Dinanzi alla Chiesa cattolica, con l'affermazione dello Stato italiano come Stato laico, legò alla nuova Italia un monumento di sapienza politica: la legge delle guarentigie, che né l'estremismo delle Sinistre né il reazionarismo di qualche nucleo di Destra riuscirono a far tornare in discussione. Qui, più che nella costituzione dello stato, che talora tendeva a divenire autoritario, si rileva il fondo liberale della dottrina della Destra. A parte ogni varia interpretazione degli uomini stessi della Destra, nella legge delle guarentigie si vide una divisione politica dello Stato dalla Chiesa, non una divisione morale del cittadino dal credente. Anche per coloro che dal hegelismo erano, come lo Spaventa, più portati a estendere la sfera d'azione dello stato su tutti i valori morali della vita umana nel suo attuarsi storico, si finì col riconoscere che la questione era risoluta per l'acquiescenza del paese che, benché il capo del cattolicesimo non riconoscesse il nuovo stato, restava cattolico e non più discuteva il fatto compiuto di Roma italiana.
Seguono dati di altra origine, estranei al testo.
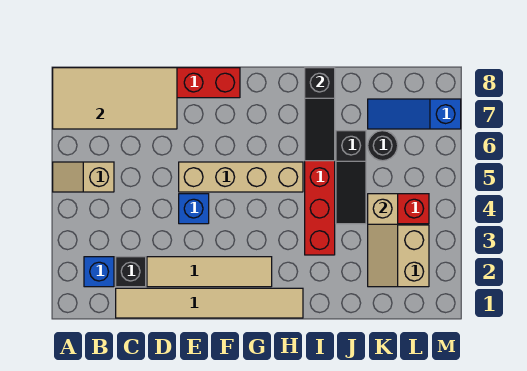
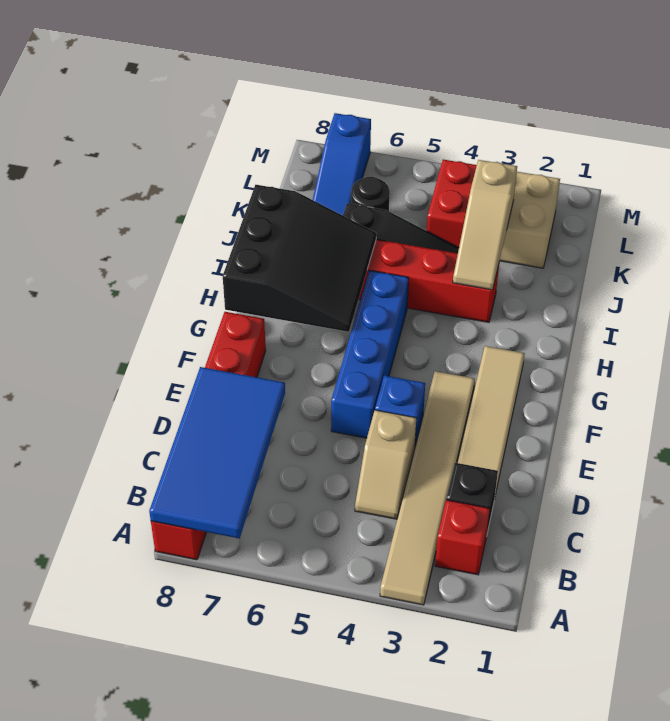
tan 1x2 slope [53,162,114,192] -> tan 1x2 slope moved to [355,410,417,519]
tan 2x4 tile [53,68,177,129] -> blue 2x4 tile [149,367,285,538]
blue 1x1 brick [84,257,114,287] -> red 1x1 brick [435,500,490,575]
tan 1x6 tile [116,288,303,318] -> tan 1x6 tile moved to [380,371,475,605]
tan 1x4 brick [179,162,303,192] -> blue 1x4 brick [331,270,409,438]
black 1x3 slope [305,68,335,161] -> black 3x3 slope [223,185,376,332]
tan 1x3 slope [368,194,398,287] -> tan 1x3 slope turned to [453,160,517,290]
La storia della Destra è la storia di una generazione: formata nel 1848, la sua azione si smorza dopo i primi anni di governo della Sinistra. Il suo patrimonio ideale, che sembrò allora disperdersi, restò invece fermento di vita che corre anche oggi nella vita italiana.
Bibl.: A. Brofferio, Storia del parlamento subalpino, Torino 1866; F. Ruffini, La giovinezza del conte di Cavour, Torino 1912; E. Treitschke, Cavour, Firenze 1921; P. Matter, Cavour et l'unité italienne, Parigi 1922-26; S. Spaventa, La politica della Destra, Bari 1901; M. Minghetti, Stato e Chiesa, 2ª ed., Milano 1878; id., I partiti politici e l'ingerenza loro nella giustizia e nell'amministrazione, Milano 1885; A. De Meis, Il sovrano, Bari 1927.